A member of the House Foreign Affairs Committee, the Rhode Island Democrat was one of roughly 10 members to attend a meeting Tuesday with Ambassador of the Republic of El Salvador Francisco Altschul, Ambassador of the Republic of Guatemala Julio Ligorria and Ambassador of the Republic of Honduras Jorge Milla Reyes.

The former Providence mayor said the ambassadors demonstrated successes, particularly in El Salvador, which is undergoing a robust campaign to educate parents and caregivers about the dangers of sending children across the border with smugglers known as “coyotes.” They’re also providing education on U.S. immigration policies.

“These are desperate countries where there is grave concern about the ability to survive, and these coyotes’ are playing on the desperation of the parents,” Cicilline said.

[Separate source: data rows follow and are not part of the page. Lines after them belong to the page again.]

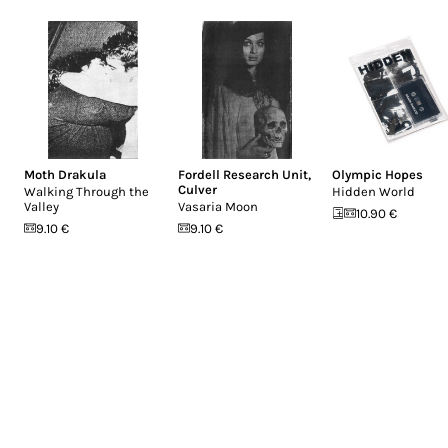
Moth Drakula
Fordell Research Unit
,
Olympic Hopes
Culver
Walking Through the
Hidden World
Valley
Vasaria Moon
10.90 €
9.10 €
9.10 €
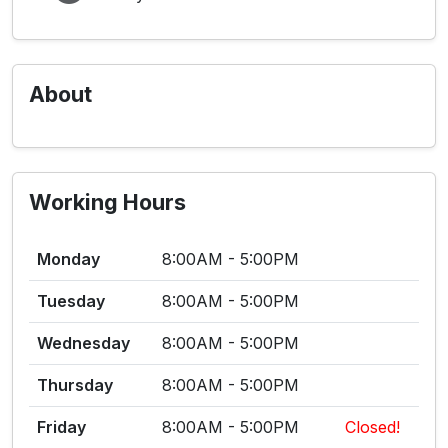
About
Working Hours
Monday
8:00AM - 5:00PM
Tuesday
8:00AM - 5:00PM
Wednesday
8:00AM - 5:00PM
Thursday
8:00AM - 5:00PM
Friday
8:00AM - 5:00PM
Closed!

In Guatemala, officials have learned they have more success educating residents through trusted members of the community, rather than efforts of officials.

A 2008 law intended to combat human trafficking makes it illegal to send unattended children back to countries that are not contiguous with the United States. The law requires placing the children from noncontiguous countries, such as El Salvador, Honduras and Guatemala, with family or in other residences while they await an immigration court date. The minors are guaranteed access to legal counsel and child advocates. Meanwhile, children from contiguous countries — Mexico and Canada — are returned to their home countries almost immediately.

“We should be doing everything we can to ensure we’re not sending children back into the hands of traffickers,” Cicilline said.

Arguing that the law is burdensome and the country’s system is overwhelmed, U.S. Rep. Henry Cuellar, D-Texas, and U.S. Sen. John Cornyn, R-Texas, introduced legislation this month that would essentially establish the same process for all children, doing away with the mandated legal process for Central American children.

All four members of Rhode Island’s congressional delegation, however, oppose the change.

Through spokespersons, U.S. Rep. James Langevin and U.S. Senators Jack Reed and Sheldon Whitehouse said they support using emergency funding to deal with the cases quickly — not overhauling the 2008 law.

“Senator Reed is concerned that a rush to change the 2008 law could have unintended consequences that may curtail our ability to fight international sex traffickers and child exploitation,” spokesman Chip Unruh said.